Redefining the spaces around us in multimedia
by Ryan Kost
Confronted with the realities we’re given, sometimes all we can do is try make our own. This sort of reconstruction sits at the heart of the artwork Bay Area artist Cybele Lyle has been making for years.
Through a combination of projections, sculptures, fabrics and photographs, Lyle has reimagined spaces, queering them, redefining them. It’s a radical act, particularly in a world that frequently asks the other to conform to the way things are. Her work, she has said in her artist bio, “examines issues of identity and social representation.”

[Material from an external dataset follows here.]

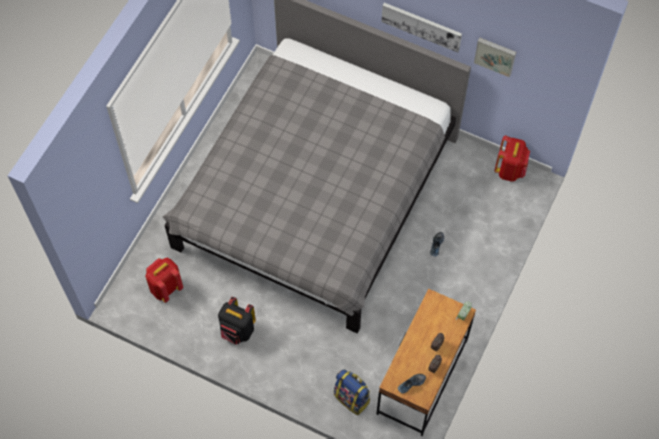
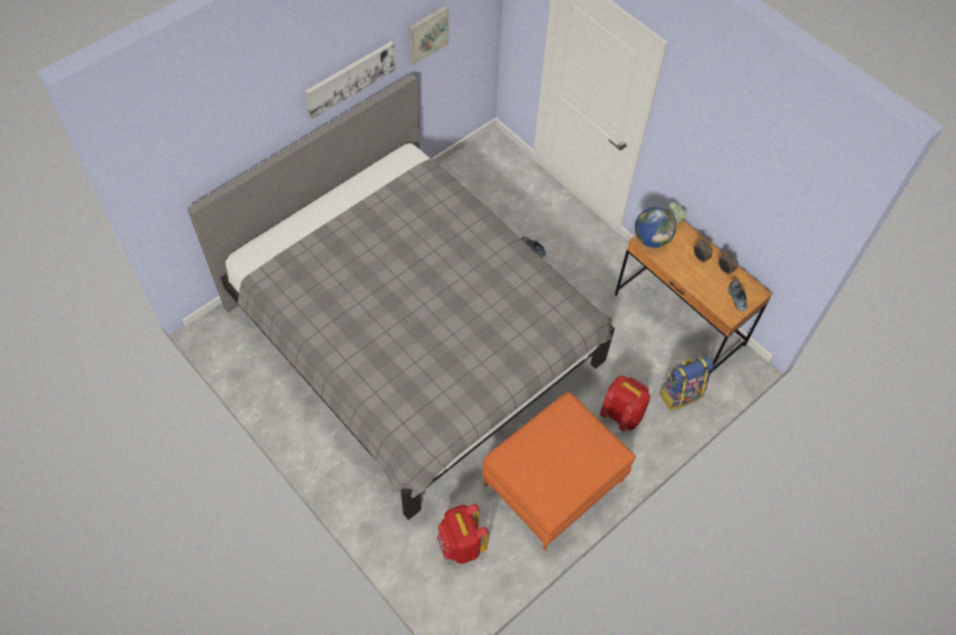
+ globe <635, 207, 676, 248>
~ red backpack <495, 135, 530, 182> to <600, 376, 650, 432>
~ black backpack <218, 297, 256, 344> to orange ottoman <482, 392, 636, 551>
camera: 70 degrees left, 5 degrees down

Previous exhibitions have pulled viewers into places full of angles, where landscapes overlap — inside is outside, and up might even be down. Now Lyle is presenting “Bring Me Here, Now Take Me Away,” a new set of work at Et Al. Etc. in the Dogpatch neighborhood. She’s still working over these themes and ideas, but what’s on display marks a shift in her practice, a paring down of sorts.
Gone are the projections and installations. Instead, the focus of this exhibition is her newer, mixed-media work. The new pieces stem, in part, from a residency Lyle held this year at the Headlands Center for the Arts in Marin County. During her time there, she photographed the surrounding landscapes, again interacting with place. She then took the images from that exploration and painted over them in strokes, adding her own personal gesture to what light had already made on the film. The paint conceals existing spaces while revealing new ones.